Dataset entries
----

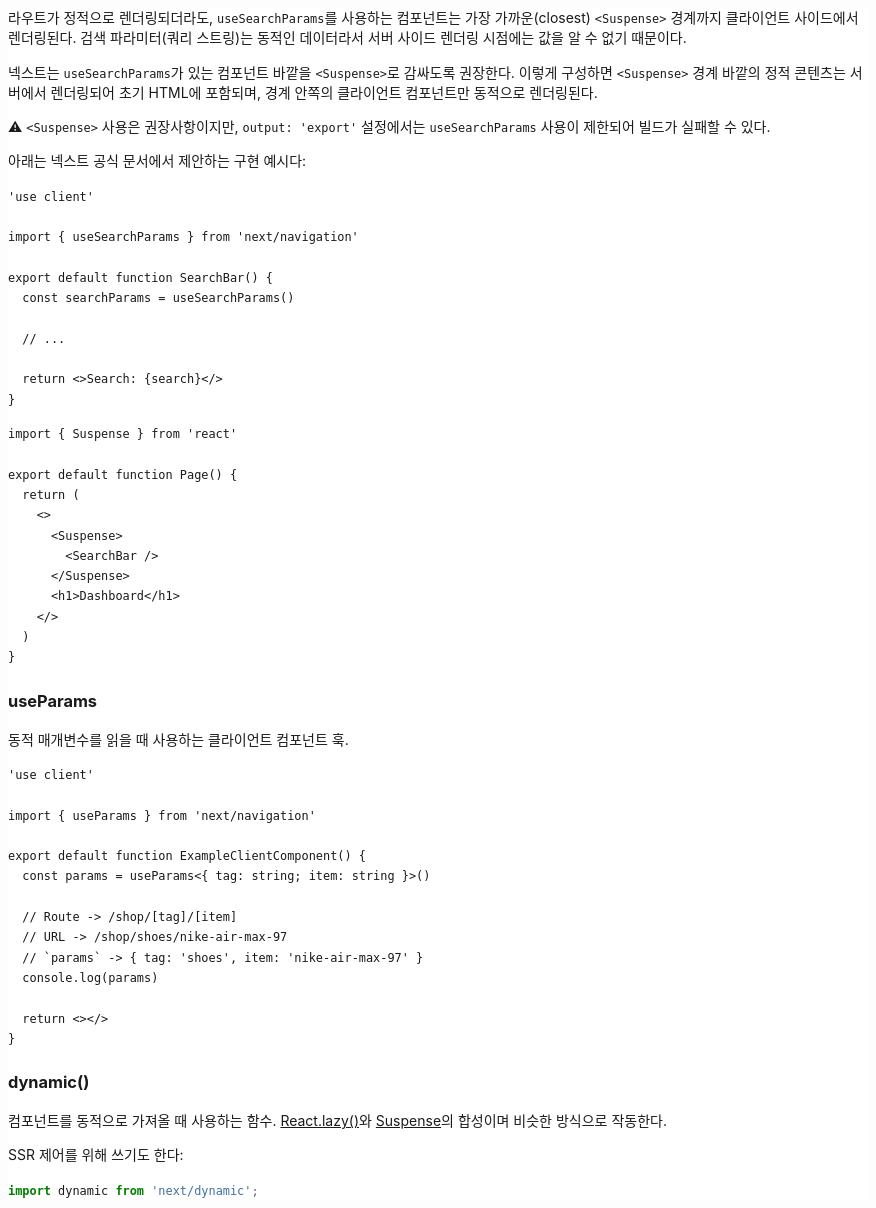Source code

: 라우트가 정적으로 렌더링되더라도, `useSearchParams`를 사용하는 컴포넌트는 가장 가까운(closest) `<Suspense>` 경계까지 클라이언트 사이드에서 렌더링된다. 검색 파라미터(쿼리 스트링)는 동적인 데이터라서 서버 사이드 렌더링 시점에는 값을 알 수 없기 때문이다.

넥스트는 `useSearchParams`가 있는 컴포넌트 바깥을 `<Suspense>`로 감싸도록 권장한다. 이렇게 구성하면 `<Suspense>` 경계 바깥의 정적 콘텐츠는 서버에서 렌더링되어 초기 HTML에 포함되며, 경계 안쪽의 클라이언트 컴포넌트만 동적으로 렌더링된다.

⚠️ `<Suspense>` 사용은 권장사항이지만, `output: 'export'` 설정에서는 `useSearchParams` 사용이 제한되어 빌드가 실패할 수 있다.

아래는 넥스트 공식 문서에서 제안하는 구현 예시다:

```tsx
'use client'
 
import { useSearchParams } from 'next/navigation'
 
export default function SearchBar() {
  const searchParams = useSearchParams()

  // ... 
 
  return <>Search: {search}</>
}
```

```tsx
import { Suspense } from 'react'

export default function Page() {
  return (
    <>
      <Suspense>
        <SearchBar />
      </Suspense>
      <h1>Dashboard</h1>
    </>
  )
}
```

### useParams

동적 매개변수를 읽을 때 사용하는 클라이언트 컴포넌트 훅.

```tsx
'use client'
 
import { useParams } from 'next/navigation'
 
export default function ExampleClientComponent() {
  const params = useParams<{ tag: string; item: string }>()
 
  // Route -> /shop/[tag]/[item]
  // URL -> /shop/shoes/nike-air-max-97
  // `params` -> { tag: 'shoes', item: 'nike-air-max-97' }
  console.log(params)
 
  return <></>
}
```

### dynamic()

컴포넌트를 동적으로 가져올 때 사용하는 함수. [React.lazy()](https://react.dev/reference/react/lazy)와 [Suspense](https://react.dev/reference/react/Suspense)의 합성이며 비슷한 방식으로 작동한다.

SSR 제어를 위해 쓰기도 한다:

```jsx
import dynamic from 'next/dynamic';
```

----

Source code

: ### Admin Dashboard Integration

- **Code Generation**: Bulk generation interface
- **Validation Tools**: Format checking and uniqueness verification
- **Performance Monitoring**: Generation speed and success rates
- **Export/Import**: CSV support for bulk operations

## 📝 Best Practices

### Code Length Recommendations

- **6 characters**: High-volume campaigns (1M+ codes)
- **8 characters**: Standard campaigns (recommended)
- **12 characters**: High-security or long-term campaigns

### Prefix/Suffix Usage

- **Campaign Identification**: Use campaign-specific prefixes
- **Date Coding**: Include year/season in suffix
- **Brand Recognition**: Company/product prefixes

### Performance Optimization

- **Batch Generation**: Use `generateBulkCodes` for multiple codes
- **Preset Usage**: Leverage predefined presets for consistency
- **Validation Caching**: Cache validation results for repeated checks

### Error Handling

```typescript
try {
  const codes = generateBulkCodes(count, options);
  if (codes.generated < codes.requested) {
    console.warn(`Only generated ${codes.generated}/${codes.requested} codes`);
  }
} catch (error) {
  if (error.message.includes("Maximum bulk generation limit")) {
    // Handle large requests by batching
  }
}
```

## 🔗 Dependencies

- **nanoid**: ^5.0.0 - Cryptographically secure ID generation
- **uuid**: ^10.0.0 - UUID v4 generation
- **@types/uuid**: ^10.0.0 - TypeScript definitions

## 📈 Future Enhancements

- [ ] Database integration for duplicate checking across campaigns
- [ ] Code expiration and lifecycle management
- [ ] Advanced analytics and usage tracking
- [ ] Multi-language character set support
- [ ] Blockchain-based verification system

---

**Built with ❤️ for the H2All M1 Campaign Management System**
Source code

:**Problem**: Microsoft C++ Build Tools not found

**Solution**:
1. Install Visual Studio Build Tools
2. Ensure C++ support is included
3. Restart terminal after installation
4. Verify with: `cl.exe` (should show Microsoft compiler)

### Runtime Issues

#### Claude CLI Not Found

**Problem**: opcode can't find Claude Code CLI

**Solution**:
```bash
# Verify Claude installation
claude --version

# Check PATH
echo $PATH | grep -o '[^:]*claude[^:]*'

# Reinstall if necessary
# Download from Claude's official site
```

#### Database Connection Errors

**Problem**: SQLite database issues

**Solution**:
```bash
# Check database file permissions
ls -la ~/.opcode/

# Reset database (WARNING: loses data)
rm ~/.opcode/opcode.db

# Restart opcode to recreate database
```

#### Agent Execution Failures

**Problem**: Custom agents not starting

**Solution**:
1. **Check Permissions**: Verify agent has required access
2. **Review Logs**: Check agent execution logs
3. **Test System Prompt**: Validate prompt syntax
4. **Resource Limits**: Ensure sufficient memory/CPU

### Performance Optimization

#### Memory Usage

----

Filter the entries above and keep only the lines with the word "uuid".

- **uuid**: ^10.0.0 - UUID v4 generation
- **@types/uuid**: ^10.0.0 - TypeScript definitions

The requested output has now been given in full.